Ещё в подростковом возрасте мои стихи были опубликованы в школьной газете. Я писала что-то о снеге, о войнах, о человеческом обмане, скрытом в так называемой сложности! Позже, уже взрослой, я публиковалась в феминистских журналах, в том числе таких, как "Spare Rib” ("Запасное ребро"), “Writing Women” ("Пишущая женщина”), “Spinster (“Незамужняя женщина”). Это были восьмидесятые. Первый крошечный сборник вышел в рамках конференции "Форум польских женщин" в Лондоне в 1986 году.
“Запасное ребро” было радикальным изданием. Интересно, что первые сознательные стихи ты начала публиковать в феминистических журналах. Твои сочинения оказались там из-за их тематики, то есть были вовлечены в идеи феминизма второй волны, которые касались равенства на рынке труда, решения вопросов абортов и женской сексуальности. А может авторам просто проще публиковать стихи в таких журналах?
Тогда я чувствовал себя аутсайдером и не видел себе места в литературном мире.

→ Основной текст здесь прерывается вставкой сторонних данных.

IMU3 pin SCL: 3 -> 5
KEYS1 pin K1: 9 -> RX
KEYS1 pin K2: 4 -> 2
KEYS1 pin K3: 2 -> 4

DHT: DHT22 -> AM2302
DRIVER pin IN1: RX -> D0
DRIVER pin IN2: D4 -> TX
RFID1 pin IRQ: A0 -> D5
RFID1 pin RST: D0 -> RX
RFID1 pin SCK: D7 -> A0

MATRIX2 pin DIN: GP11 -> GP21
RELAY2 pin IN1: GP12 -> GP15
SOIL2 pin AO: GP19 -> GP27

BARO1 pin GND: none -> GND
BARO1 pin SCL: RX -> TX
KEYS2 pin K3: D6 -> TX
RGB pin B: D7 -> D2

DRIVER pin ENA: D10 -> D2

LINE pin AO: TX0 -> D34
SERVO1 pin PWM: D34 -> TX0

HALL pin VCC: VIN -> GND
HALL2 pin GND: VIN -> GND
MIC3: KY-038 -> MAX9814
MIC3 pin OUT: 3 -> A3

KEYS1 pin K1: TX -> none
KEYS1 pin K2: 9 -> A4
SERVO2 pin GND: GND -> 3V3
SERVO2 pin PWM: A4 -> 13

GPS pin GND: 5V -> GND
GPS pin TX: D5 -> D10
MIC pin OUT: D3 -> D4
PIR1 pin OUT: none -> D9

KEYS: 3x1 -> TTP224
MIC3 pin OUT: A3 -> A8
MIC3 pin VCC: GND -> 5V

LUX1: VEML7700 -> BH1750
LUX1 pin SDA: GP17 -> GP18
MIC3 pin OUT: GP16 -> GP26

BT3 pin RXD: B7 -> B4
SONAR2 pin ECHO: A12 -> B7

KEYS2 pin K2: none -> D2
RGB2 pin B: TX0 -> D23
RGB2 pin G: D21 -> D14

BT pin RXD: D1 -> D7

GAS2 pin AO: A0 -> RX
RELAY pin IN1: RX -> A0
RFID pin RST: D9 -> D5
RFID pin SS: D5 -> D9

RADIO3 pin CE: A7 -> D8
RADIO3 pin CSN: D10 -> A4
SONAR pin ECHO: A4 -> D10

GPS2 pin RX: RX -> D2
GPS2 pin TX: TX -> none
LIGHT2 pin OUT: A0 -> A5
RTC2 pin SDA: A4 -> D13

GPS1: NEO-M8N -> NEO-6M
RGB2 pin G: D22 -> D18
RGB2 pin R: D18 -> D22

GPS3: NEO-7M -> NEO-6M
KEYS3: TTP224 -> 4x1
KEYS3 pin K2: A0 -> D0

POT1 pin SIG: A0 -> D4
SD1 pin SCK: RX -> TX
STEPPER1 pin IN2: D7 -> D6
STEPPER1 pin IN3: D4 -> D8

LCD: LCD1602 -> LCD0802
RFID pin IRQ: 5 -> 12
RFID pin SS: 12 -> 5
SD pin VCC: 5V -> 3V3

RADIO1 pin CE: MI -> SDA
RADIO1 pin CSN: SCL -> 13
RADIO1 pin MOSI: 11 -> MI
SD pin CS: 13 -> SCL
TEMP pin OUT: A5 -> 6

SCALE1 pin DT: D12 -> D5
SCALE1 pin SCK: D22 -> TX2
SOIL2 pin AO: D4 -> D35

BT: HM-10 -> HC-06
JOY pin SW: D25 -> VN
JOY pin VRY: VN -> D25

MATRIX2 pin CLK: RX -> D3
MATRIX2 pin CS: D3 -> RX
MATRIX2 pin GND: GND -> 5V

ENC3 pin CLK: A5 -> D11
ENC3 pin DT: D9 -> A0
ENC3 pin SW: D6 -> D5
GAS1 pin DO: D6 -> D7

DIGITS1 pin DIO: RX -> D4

Я была активисткой, связанной с феминистским движением, и там я себя чувствовала плюс-минус, как дома. Также, благодаря женским издательствам, я нашла таких вдохновляющих авторов, как американки Тони Моррисон, Элис Уокер, Джун Джордан и Ирина Клепфиш, польско-еврейского происхождения.
Ты когда-то говорила, что всегда была заинтересована опытом, связанным с пересечением границ: между странами, культурами и языками, между социальной и сексуальной идентичностью, здоровьем и болезнью. По-прежнему интересуешься темами, связанными с бытием между ними?
И очень сильно. Когда ребенок воспитывается в двух или более культурах, у него совсем другой взгляд на мир, он не видит его равномерно. Он может и должен сравнить различные точки зрения. Когда я разговаривала на польском языке, например, с матерью по телефону, мои подруги-англичанки сразу были убеждены, что мы ссоримся, и я им объясняла, что это был нормальный разговор. Ссора — это было бы совсем по-другому.
Но я думаю, что каждый из нас, не только эмигранты, каждый день оказываются между культурами. Семья, работа, клуб — везде имеются определенные правила, принципы, способы мышления и речи. Каждый порог — это в некотором смысле граница и меня этот феномен крайне интересует. Это стало мотивом моей резиденции, где несколько лет назад я была аниматором выставки под названием "Unquiet border, Niespokojne granice” (“Беспокойные границы”). Зрители, с которыми я тогда работала, прекрасно понимали концепцию пересечения различных границ в своей жизни. А для поэта прогулки по разным вселенным и вовсе необходимы.
Разговаривала Виолетта Гжегожевская, октябрь 2015 r.